- YOUR ASSIGNMENT -
Count every line below containing "Table"; state the number only.

- SUPPLIED MATERIAL -
<<<<
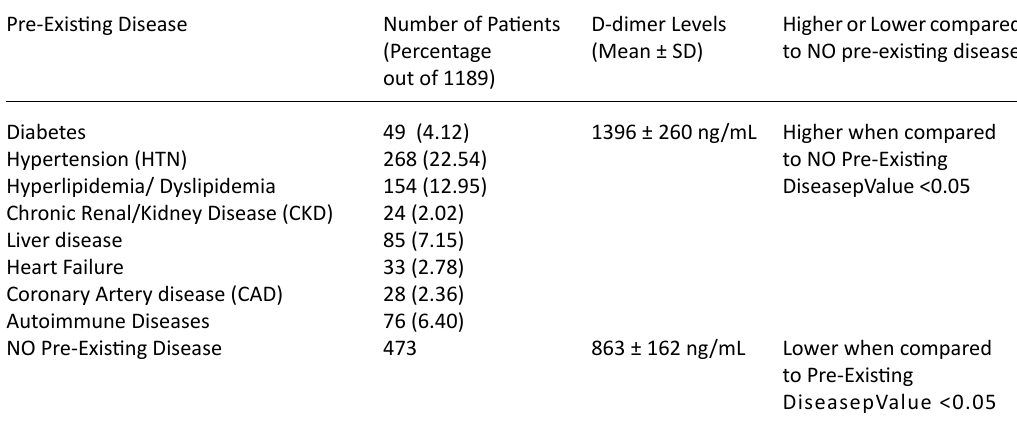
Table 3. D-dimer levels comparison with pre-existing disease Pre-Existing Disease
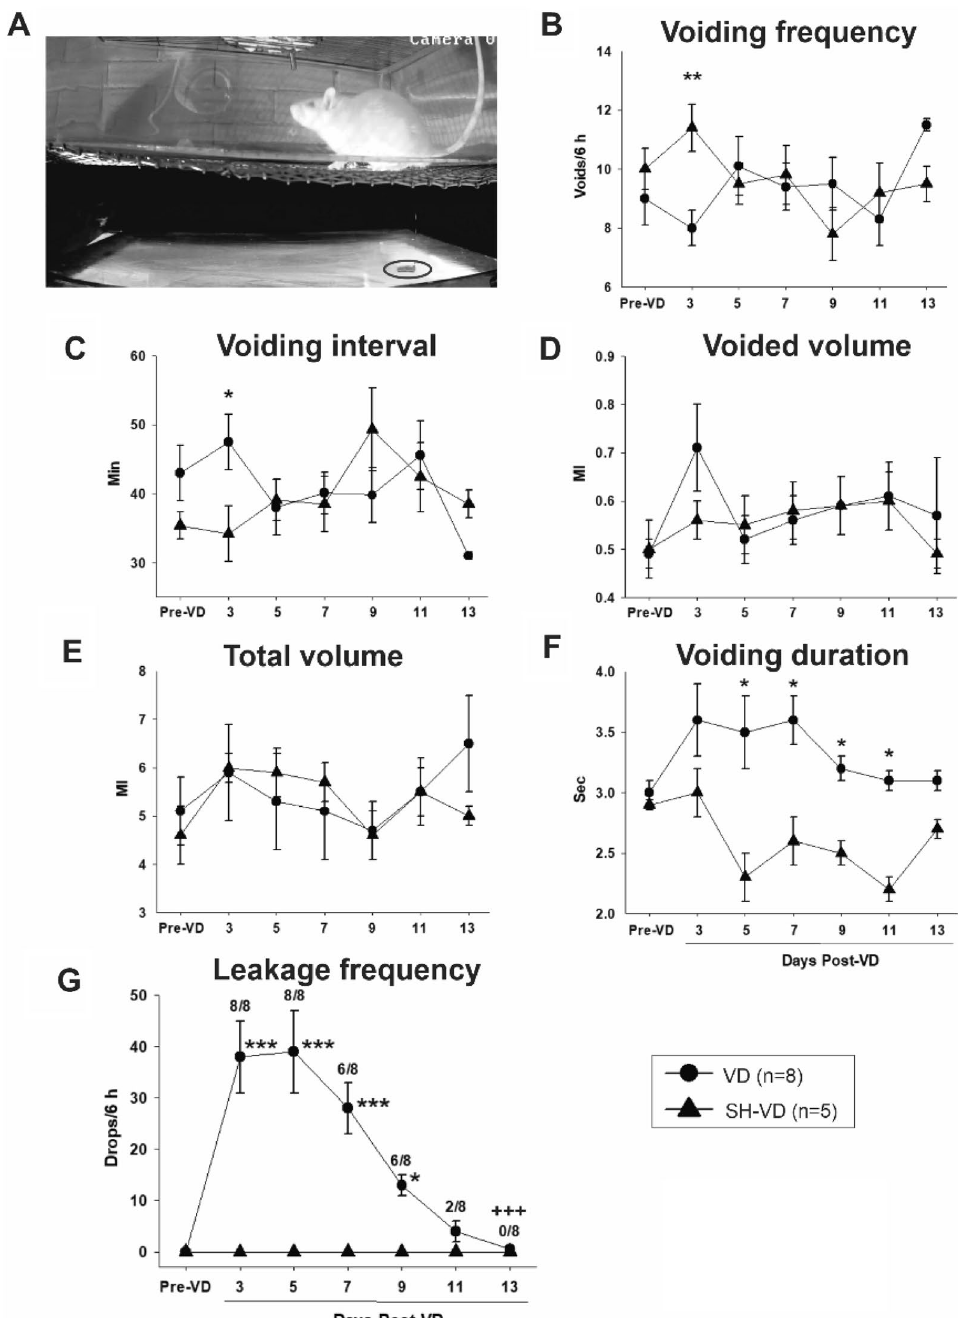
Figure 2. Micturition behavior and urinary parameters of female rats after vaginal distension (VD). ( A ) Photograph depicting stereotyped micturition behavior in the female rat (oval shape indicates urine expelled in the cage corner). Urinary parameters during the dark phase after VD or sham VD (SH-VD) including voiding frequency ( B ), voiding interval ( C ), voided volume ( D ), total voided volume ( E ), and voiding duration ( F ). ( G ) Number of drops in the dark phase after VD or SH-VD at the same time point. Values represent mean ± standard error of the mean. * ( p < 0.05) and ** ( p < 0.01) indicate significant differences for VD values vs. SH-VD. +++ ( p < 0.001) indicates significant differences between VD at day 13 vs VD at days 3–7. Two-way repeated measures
>>>>
<<<<
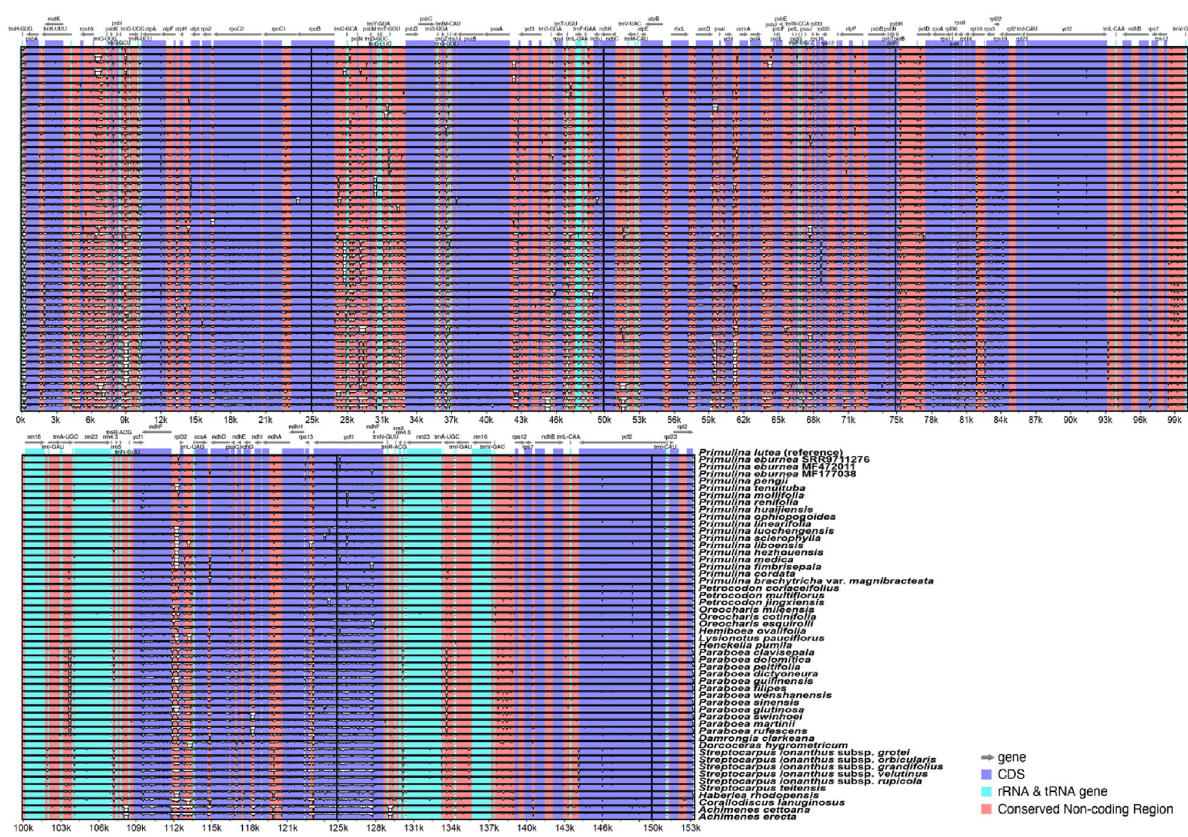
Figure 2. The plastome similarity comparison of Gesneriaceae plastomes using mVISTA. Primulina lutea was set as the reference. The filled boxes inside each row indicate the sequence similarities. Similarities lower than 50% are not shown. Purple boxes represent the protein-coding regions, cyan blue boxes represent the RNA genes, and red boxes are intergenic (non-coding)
>>>>
<<<<
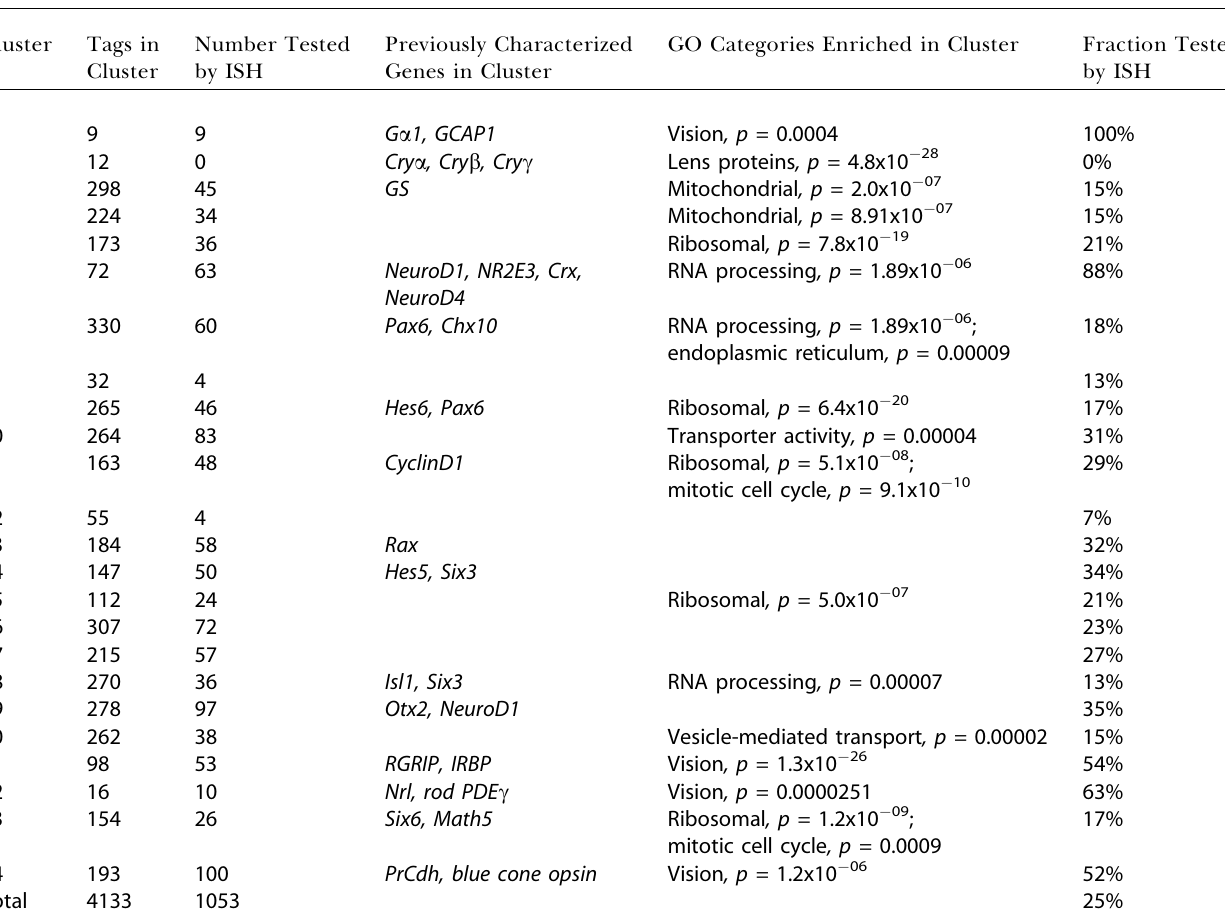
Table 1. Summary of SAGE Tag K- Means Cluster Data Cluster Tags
>>>>
- ANSWER SPACE -
2